UNICEF is an active player in helping the vaccines reach children. UNICEF offers vaccines for 38 percent of the child community in this world as part of its obligation to reduce child mortality. The distribution of vaccines and associated supplies is considered to be UNICEF's biggest support activity. During last year, UNICEF effectively administered 2.79 billion doses of critical illness vaccines over 100 nations. Vaccines for polio, tetanus, measles, BCG, typhoid, yellow fever etc., valued over $1.286 billion were administered on vulnerable children around the globe. Since Kibola is one of the deadliest killer diseases, a vaccination for the same will be considered as a key vaccine for children worldwide. The pricing structure of the vaccine being provided to UNICEF can be different and undisclosed. The promo advantage the company gets as a result of its association with UN and
UNICEF will help the organization a lot in the long run.

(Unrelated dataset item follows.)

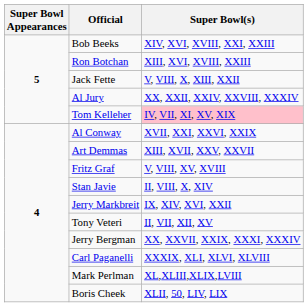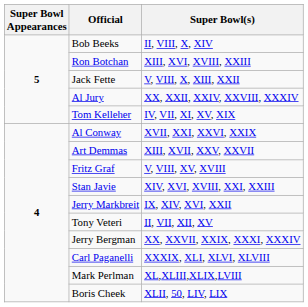Bob Beeks | Super Bowl(s): XIV, XVI, XVIII, XXI, XXIII -> II, VIII, X, XIV
Tom Kelleher | Super Bowl(s): pink background -> no background
Stan Javie | Super Bowl(s): II, VIII, X, XIV -> XIV, XVI, XVIII, XXI, XXIII
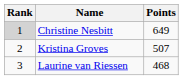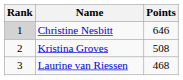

The opportunity awaiting the company is that there are high chances for them to get extreme high value orders that they cannot even think about in the present scenario. The big threat lies in the fact that if there is another company coming up with a similar product then there are extreme chances of tight completion. This threat also should be considered while developing the marketing plan. The company should focus on short term marketing strategies by promoting the deadly nature of Kibola as a Killer disease. The long term plans can be developed by associating themselves with health service NGOs and making a brand identity for themselves.